— Start Passage provided —
Hayden May Replace Goss at CIA

The next CIA director may be Air Force Gen. Michael V. Hayden, an aide to National Intelligence Director John Negroponte. Porter Goss said Friday he will leave the top CIA post. Did he jump or was he pushed?

Copyright © 2006 NPR. For personal, noncommercial use only. See Terms of Use. For other uses, prior permission required.


This is WEEKEND EDITION from NPR News. I'm Scott Simon. The abrupt resignation of Porter Goss as head of the Central Intelligence Agency was a surprise yesterday. Mr. Goss had led the CIA for just under 20 months. He gave no reason for his departure. No successor has been named, but administration officials say that Air Force General Michael V. Hayden has emerged as the likely choice. General Hayden is currently Deputy to the Director of National Intelligence. Joined now by NPR intelligence correspondent Mary Louise Kelly. Mary Louise, thanks for being with us.


Good morning, Scott.

SIMON: Did Director Goss jump? Was he pushed, or did he jump?
— End Passage provided —
— Start Dataset entries —
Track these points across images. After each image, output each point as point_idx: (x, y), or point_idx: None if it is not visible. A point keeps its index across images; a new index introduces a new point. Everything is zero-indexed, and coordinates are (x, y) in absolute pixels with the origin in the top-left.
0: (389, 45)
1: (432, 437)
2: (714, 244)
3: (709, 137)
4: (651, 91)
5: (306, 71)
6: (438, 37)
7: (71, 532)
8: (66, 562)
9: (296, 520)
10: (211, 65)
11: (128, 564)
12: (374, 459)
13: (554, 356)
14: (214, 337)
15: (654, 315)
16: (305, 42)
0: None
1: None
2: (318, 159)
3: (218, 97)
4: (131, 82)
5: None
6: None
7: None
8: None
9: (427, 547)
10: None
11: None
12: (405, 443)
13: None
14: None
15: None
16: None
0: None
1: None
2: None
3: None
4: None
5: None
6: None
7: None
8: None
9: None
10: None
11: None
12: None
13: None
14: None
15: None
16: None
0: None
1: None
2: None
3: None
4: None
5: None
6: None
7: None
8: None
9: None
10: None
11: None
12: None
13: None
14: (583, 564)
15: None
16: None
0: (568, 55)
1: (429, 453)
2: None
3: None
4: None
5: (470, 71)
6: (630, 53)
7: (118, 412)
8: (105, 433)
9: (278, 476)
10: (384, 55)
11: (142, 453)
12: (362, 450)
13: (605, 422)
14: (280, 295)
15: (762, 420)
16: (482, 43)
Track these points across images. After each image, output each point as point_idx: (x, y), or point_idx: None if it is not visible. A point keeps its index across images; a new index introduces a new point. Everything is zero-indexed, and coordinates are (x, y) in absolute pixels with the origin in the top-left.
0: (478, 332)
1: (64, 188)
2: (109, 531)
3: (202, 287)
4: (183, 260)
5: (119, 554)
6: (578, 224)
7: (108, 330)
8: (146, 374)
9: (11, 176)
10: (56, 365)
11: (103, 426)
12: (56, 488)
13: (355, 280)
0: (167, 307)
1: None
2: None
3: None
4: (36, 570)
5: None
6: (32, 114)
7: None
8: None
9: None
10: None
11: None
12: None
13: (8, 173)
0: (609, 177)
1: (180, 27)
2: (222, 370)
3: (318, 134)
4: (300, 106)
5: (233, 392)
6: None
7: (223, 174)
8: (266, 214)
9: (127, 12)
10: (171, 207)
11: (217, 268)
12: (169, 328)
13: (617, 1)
— End Dataset entries —
→ **Tasks to perform**:
a: Print the passage of the transcript on Porter Goss's resignation from "This is WEEKEND" up to and including "did he jump?".
b: Give what follows the last line of the transcript on Porter Goss's resignation.

→ **Task-by-task answers**:
a:
This is WEEKEND EDITION from NPR News. I'm Scott Simon. The abrupt resignation of Porter Goss as head of the Central Intelligence Agency was a surprise yesterday. Mr. Goss had led the CIA for just under 20 months. He gave no reason for his departure. No successor has been named, but administration officials say that Air Force General Michael V. Hayden has emerged as the likely choice. General Hayden is currently Deputy to the Director of National Intelligence. Joined now by NPR intelligence correspondent Mary Louise Kelly. Mary Louise, thanks for being with us.


Good morning, Scott.

SIMON: Did Director Goss jump? Was he pushed, or did he jump?

b:
KELLY: What I hear is that he was pushed. Goss was unpopular to the point that it may have become clear he could no longer run the CIA. Under his tenure you saw dozens of very experienced CIA officers walking out, resigning early. And Goss' supporters said this is a much-needed shakeup, we need to see this change. But I think the hope was that there would be a shakeup and then that there would be a period of rebuilding, of strengthening the agency, and that rebuilding period never seems to have arrived. Instead, the resignations have continued. I was speaking with several people who have just recently left the agency who tell me morale is worse than ever, and in their view the CIA is probably weaker today than when Goss arrived back in 2004.

SIMON: And at the same time help us understand, because there was the perception obviously that sometimes the CIA, or mid-level officers in the CIA, were at odds with the Administration or the Defense Department. Did this make for a particularly unharmonious working group?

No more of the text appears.